Any feedback you can provide would be helpful to decide whether I should prepare and push and RFC.

Please create an RFC, I'd love to help out. The existing skinning system is in dire need of improvement, with many parts appearing to have come right out of the late PHP 4 era.

In my opinion this was the skin's right.

I think it could be valuable to separate the ideas of application entry points and UI appearance-only changes. (I'm not sure if it makes sense in MediaWiki for the latter to include content styling too.)

Currently to create a skin at minimum you must

Probably good to add what's typical as well. For example, heavy MediaWiki integration in the form of PHP hook lifecycles, extension integration, and OOUI, and then defining an API for gadgets to use.

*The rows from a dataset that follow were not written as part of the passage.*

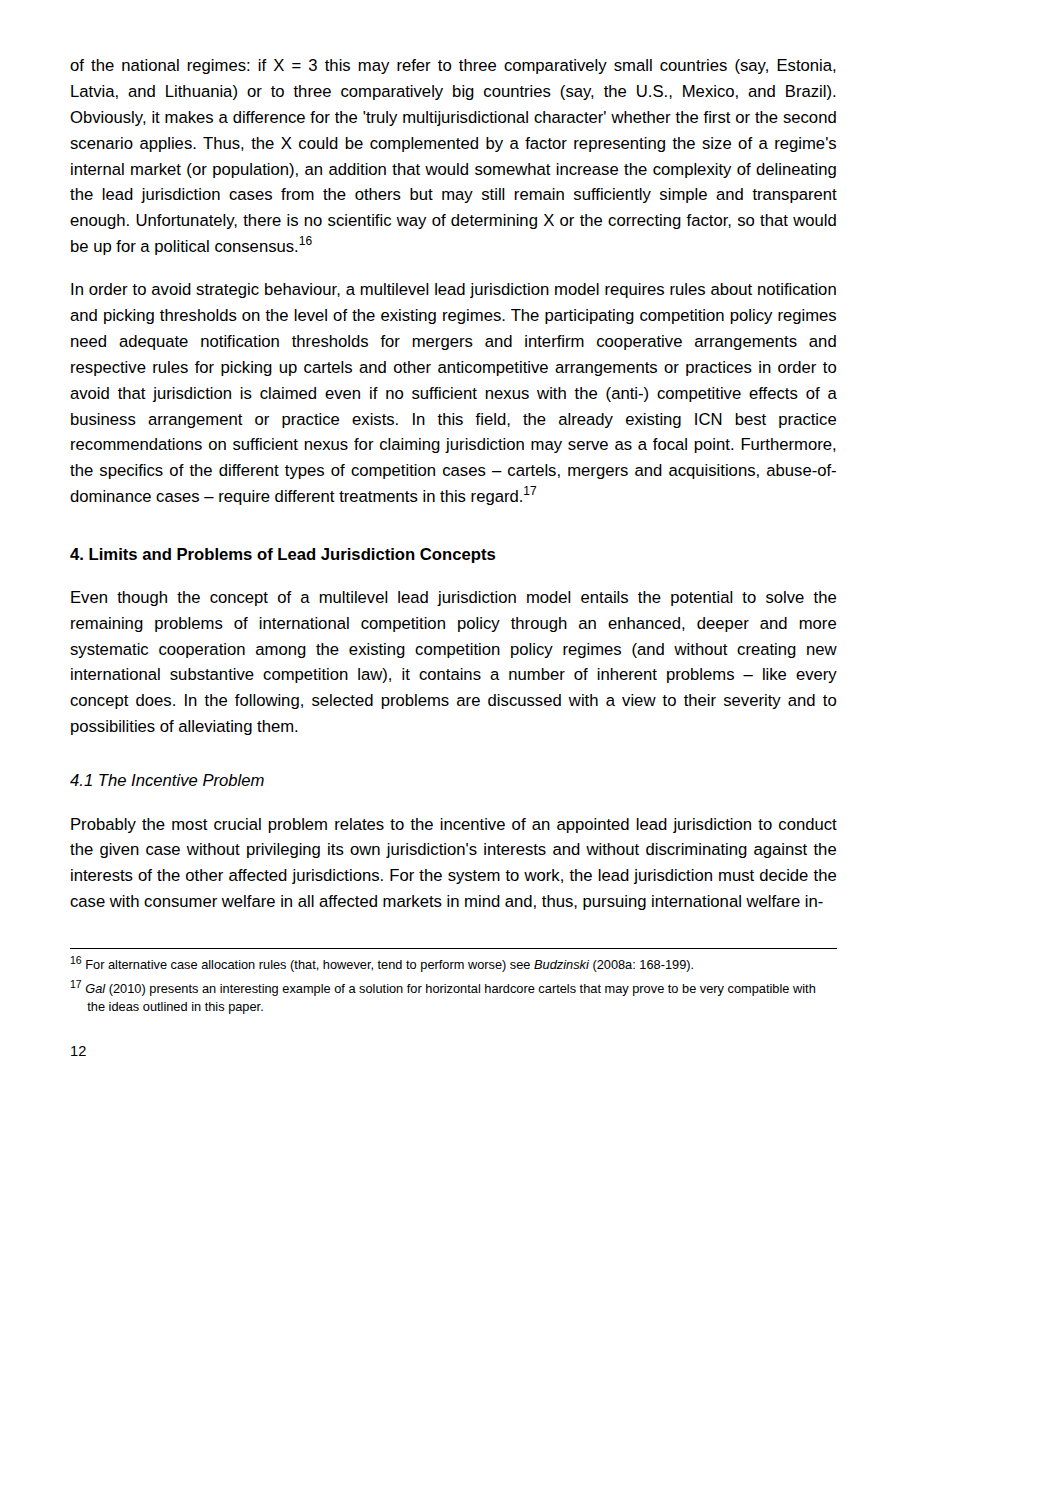of the national regimes: if X = 3 this may refer to three comparatively small countries (say, Estonia, Latvia, and Lithuania) or to three comparatively big countries (say, the U.S., Mexico, and Brazil). Obviously, it makes a difference for the 'truly multijurisdictional character' whether the first or the second scenario applies. Thus, the X could be complemented by a factor representing the size of a regime's internal market (or population), an addition that would somewhat increase the complexity of delineating the lead jurisdiction cases from the others but may still remain sufficiently simple and transparent enough. Unfortunately, there is no scientific way of determining X or the correcting factor, so that would be up for a political consensus.16
In order to avoid strategic behaviour, a multilevel lead jurisdiction model requires rules about notification and picking thresholds on the level of the existing regimes. The participating competition policy regimes need adequate notification thresholds for mergers and interfirm cooperative arrangements and respective rules for picking up cartels and other anticompetitive arrangements or practices in order to avoid that jurisdiction is claimed even if no sufficient nexus with the (anti-) competitive effects of a business arrangement or practice exists. In this field, the already existing ICN best practice recommendations on sufficient nexus for claiming jurisdiction may serve as a focal point. Furthermore, the specifics of the different types of competition cases – cartels, mergers and acquisitions, abuse-of-dominance cases – require different treatments in this regard.17
4. Limits and Problems of Lead Jurisdiction Concepts
Even though the concept of a multilevel lead jurisdiction model entails the potential to solve the remaining problems of international competition policy through an enhanced, deeper and more systematic cooperation among the existing competition policy regimes (and without creating new international substantive competition law), it contains a number of inherent problems – like every concept does. In the following, selected problems are discussed with a view to their severity and to possibilities of alleviating them.
4.1 The Incentive Problem
Probably the most crucial problem relates to the incentive of an appointed lead jurisdiction to conduct the given case without privileging its own jurisdiction's interests and without discriminating against the interests of the other affected jurisdictions. For the system to work, the lead jurisdiction must decide the case with consumer welfare in all affected markets in mind and, thus, pursuing international welfare in-
16 For alternative case allocation rules (that, however, tend to perform worse) see Budzinski (2008a: 168-199).
17 Gal (2010) presents an interesting example of a solution for horizontal hardcore cartels that may prove to be very compatible with the ideas outlined in this paper.
12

A valid skin is a folder with at minimum 2 files - index.mustache and index.(css/less)

It might be neat to experiment with a skin based entirely on user styles.

To achieve such a goal we would need a SkinRenderer class that locates a skin directory and renders the template inside it

Is mediawiki-dali-skin-builder a kind of wrapper skin? That is, a new repo that's technically a MediaWiki skin in itself but really just provides the glue needed to achieve the structure you want for "simple skins.

Samwilson added a comment.EditedFeb 6 2020, 5:32 AM

Great post! By "online skin builder" do you mean something like mwstew but for skins? Ignore that, I just looked at Dali. :)

(By the way there's a syntax error after "friendly technologies and".)

There are so many ways that MediaWiki shows it's age and skinning is definitely one of the most visible 😁

I think everything proposed here is very sensible, though I'm not that familiar with MediaWiki skinning and I can't offer much mw knowledge, I would definitely support such an RFC.

@Samwilson I've gone one step further
https://skinomatic.wmflabs.org/

If you click build in the top right it will generate you a zip that contains a working skin repo.

Is mediawiki-dali-skin-builder a kind of wrapper skin? That is, a new repo that's technically a MediaWiki skin in itself but really just provides the glue needed to achieve the structure you want for "simple skins.

In my away, but my hope would be to not need an extension/wrapper skin because the core code is flexible enough and aware of templates.

Hopefully the https://skinomatic.wmflabs.org/ is a powerful demonstration of what's possible here.
My hope would be to make this file which is outputted in the end skin unnecessary:
https://github.com/wikimedia/skinomatic/blob/master/scaffolding/ScaffoldingTemplate.php.txt

Please create an RFC, I'd love to help out.